Rename every instance of "catalogue / barcode" in the data below to "catalog number", and reproduce all of the data with nothing else changed.

─── RAW DATA

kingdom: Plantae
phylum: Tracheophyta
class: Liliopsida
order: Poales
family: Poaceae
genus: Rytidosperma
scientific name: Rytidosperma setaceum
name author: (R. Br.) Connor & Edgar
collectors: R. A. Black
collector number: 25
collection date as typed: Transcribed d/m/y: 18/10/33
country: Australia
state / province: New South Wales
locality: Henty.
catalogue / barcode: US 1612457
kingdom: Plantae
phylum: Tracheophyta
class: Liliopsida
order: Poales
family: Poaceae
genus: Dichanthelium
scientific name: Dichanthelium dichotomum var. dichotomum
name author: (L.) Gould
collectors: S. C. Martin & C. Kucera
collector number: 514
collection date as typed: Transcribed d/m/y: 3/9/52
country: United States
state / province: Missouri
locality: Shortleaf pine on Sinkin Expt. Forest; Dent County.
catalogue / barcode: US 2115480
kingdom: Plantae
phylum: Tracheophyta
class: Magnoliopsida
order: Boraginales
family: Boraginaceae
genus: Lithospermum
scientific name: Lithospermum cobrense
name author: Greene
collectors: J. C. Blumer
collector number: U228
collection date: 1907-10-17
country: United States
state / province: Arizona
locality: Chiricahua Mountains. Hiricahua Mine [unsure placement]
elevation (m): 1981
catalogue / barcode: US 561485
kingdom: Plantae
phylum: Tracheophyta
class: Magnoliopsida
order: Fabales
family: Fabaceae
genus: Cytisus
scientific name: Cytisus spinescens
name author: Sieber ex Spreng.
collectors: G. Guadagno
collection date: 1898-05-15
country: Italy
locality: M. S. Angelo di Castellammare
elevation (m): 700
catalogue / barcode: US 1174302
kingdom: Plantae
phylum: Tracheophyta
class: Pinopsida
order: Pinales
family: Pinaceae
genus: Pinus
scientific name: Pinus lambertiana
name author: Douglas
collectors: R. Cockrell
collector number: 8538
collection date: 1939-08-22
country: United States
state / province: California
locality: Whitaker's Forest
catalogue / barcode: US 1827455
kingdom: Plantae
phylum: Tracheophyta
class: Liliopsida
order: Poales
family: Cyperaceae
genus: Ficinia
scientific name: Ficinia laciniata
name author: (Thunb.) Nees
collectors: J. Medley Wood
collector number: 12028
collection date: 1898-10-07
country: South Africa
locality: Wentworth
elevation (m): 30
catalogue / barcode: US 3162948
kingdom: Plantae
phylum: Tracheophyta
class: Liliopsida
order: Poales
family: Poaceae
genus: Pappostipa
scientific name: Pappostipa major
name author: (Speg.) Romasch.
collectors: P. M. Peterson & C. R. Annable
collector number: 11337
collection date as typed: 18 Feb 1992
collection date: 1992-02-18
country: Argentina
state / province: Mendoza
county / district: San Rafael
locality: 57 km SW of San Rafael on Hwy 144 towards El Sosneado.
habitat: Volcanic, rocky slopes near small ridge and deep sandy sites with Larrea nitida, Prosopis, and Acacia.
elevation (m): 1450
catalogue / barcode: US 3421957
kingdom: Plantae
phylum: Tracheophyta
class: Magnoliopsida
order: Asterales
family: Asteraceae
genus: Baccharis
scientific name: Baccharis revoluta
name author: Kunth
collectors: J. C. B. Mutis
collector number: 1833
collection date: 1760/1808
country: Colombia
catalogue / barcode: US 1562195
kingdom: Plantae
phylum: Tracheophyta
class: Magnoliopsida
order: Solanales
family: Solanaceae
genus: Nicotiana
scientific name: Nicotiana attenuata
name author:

──────

**SOLUTION TO THE PROBLEM:**
kingdom: Plantae
phylum: Tracheophyta
class: Liliopsida
order: Poales
family: Poaceae
genus: Rytidosperma
scientific name: Rytidosperma setaceum
name author: (R. Br.) Connor & Edgar
collectors: R. A. Black
collector number: 25
collection date as typed: Transcribed d/m/y: 18/10/33
country: Australia
state / province: New South Wales
locality: Henty.
catalog number: US 1612457
kingdom: Plantae
phylum: Tracheophyta
class: Liliopsida
order: Poales
family: Poaceae
genus: Dichanthelium
scientific name: Dichanthelium dichotomum var. dichotomum
name author: (L.) Gould
collectors: S. C. Martin & C. Kucera
collector number: 514
collection date as typed: Transcribed d/m/y: 3/9/52
country: United States
state / province: Missouri
locality: Shortleaf pine on Sinkin Expt. Forest; Dent County.
catalog number: US 2115480
kingdom: Plantae
phylum: Tracheophyta
class: Magnoliopsida
order: Boraginales
family: Boraginaceae
genus: Lithospermum
scientific name: Lithospermum cobrense
name author: Greene
collectors: J. C. Blumer
collector number: U228
collection date: 1907-10-17
country: United States
state / province: Arizona
locality: Chiricahua Mountains. Hiricahua Mine [unsure placement]
elevation (m): 1981
catalog number: US 561485
kingdom: Plantae
phylum: Tracheophyta
class: Magnoliopsida
order: Fabales
family: Fabaceae
genus: Cytisus
scientific name: Cytisus spinescens
name author: Sieber ex Spreng.
collectors: G. Guadagno
collection date: 1898-05-15
country: Italy
locality: M. S. Angelo di Castellammare
elevation (m): 700
catalog number: US 1174302
kingdom: Plantae
phylum: Tracheophyta
class: Pinopsida
order: Pinales
family: Pinaceae
genus: Pinus
scientific name: Pinus lambertiana
name author: Douglas
collectors: R. Cockrell
collector number: 8538
collection date: 1939-08-22
country: United States
state / province: California
locality: Whitaker's Forest
catalog number: US 1827455
kingdom: Plantae
phylum: Tracheophyta
class: Liliopsida
order: Poales
family: Cyperaceae
genus: Ficinia
scientific name: Ficinia laciniata
name author: (Thunb.) Nees
collectors: J. Medley Wood
collector number: 12028
collection date: 1898-10-07
country: South Africa
locality: Wentworth
elevation (m): 30
catalog number: US 3162948
kingdom: Plantae
phylum: Tracheophyta
class: Liliopsida
order: Poales
family: Poaceae
genus: Pappostipa
scientific name: Pappostipa major
name author: (Speg.) Romasch.
collectors: P. M. Peterson & C. R. Annable
collector number: 11337
collection date as typed: 18 Feb 1992
collection date: 1992-02-18
country: Argentina
state / province: Mendoza
county / district: San Rafael
locality: 57 km SW of San Rafael on Hwy 144 towards El Sosneado.
habitat: Volcanic, rocky slopes near small ridge and deep sandy sites with Larrea nitida, Prosopis, and Acacia.
elevation (m): 1450
catalog number: US 3421957
kingdom: Plantae
phylum: Tracheophyta
class: Magnoliopsida
order: Asterales
family: Asteraceae
genus: Baccharis
scientific name: Baccharis revoluta
name author: Kunth
collectors: J. C. B. Mutis
collector number: 1833
collection date: 1760/1808
country: Colombia
catalog number: US 1562195
kingdom: Plantae
phylum: Tracheophyta
class: Magnoliopsida
order: Solanales
family: Solanaceae
genus: Nicotiana
scientific name: Nicotiana attenuata
name author:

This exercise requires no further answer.